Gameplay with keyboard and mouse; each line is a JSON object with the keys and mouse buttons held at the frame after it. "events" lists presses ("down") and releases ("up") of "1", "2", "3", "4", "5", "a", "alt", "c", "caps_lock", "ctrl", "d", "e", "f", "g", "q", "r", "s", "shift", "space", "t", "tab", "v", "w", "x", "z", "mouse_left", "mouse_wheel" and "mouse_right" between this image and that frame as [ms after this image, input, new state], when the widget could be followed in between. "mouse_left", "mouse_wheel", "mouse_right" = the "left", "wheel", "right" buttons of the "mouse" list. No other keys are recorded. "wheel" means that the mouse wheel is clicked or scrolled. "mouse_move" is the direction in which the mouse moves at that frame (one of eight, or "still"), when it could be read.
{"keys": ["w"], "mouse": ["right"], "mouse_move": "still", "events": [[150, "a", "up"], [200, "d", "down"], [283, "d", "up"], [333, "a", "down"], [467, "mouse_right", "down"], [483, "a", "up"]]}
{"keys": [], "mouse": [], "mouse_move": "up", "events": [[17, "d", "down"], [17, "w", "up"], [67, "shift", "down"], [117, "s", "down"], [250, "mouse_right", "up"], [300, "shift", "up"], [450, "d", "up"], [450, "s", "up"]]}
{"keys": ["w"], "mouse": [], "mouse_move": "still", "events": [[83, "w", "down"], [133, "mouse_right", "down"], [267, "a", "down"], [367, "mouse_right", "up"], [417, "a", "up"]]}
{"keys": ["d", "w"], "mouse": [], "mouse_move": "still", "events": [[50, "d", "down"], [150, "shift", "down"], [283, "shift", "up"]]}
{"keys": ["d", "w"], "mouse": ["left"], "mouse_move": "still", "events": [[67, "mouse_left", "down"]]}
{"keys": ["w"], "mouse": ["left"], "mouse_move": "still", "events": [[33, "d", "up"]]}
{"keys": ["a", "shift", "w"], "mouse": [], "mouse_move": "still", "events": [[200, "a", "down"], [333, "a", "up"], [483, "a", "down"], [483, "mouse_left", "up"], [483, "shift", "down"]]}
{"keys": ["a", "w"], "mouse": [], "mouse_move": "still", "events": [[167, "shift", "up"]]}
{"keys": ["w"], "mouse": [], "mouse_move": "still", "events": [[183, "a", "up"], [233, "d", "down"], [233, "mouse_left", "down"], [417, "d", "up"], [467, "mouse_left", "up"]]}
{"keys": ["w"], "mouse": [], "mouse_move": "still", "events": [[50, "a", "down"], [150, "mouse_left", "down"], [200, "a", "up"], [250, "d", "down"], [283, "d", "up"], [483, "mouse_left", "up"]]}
========================================
> _Instructions for the task_
Return the entries above word for word.

> _Output of the task_
Gameplay with keyboard and mouse; each line is a JSON object with the keys and mouse buttons held at the frame after it. "events" lists presses ("down") and releases ("up") of "1", "2", "3", "4", "5", "a", "alt", "c", "caps_lock", "ctrl", "d", "e", "f", "g", "q", "r", "s", "shift", "space", "t", "tab", "v", "w", "x", "z", "mouse_left", "mouse_wheel" and "mouse_right" between this image and that frame as [ms after this image, input, new state], when the widget could be followed in between. "mouse_left", "mouse_wheel", "mouse_right" = the "left", "wheel", "right" buttons of the "mouse" list. No other keys are recorded. "wheel" means that the mouse wheel is clicked or scrolled. "mouse_move" is the direction in which the mouse moves at that frame (one of eight, or "still"), when it could be read.
{"keys": ["w"], "mouse": ["right"], "mouse_move": "still", "events": [[150, "a", "up"], [200, "d", "down"], [283, "d", "up"], [333, "a", "down"], [467, "mouse_right", "down"], [483, "a", "up"]]}
{"keys": [], "mouse": [], "mouse_move": "up", "events": [[17, "d", "down"], [17, "w", "up"], [67, "shift", "down"], [117, "s", "down"], [250, "mouse_right", "up"], [300, "shift", "up"], [450, "d", "up"], [450, "s", "up"]]}
{"keys": ["w"], "mouse": [], "mouse_move": "still", "events": [[83, "w", "down"], [133, "mouse_right", "down"], [267, "a", "down"], [367, "mouse_right", "up"], [417, "a", "up"]]}
{"keys": ["d", "w"], "mouse": [], "mouse_move": "still", "events": [[50, "d", "down"], [150, "shift", "down"], [283, "shift", "up"]]}
{"keys": ["d", "w"], "mouse": ["left"], "mouse_move": "still", "events": [[67, "mouse_left", "down"]]}
{"keys": ["w"], "mouse": ["left"], "mouse_move": "still", "events": [[33, "d", "up"]]}
{"keys": ["a", "shift", "w"], "mouse": [], "mouse_move": "still", "events": [[200, "a", "down"], [333, "a", "up"], [483, "a", "down"], [483, "mouse_left", "up"], [483, "shift", "down"]]}
{"keys": ["a", "w"], "mouse": [], "mouse_move": "still", "events": [[167, "shift", "up"]]}
{"keys": ["w"], "mouse": [], "mouse_move": "still", "events": [[183, "a", "up"], [233, "d", "down"], [233, "mouse_left", "down"], [417, "d", "up"], [467, "mouse_left", "up"]]}
{"keys": ["w"], "mouse": [], "mouse_move": "still", "events": [[50, "a", "down"], [150, "mouse_left", "down"], [200, "a", "up"], [250, "d", "down"], [283, "d", "up"], [483, "mouse_left", "up"]]}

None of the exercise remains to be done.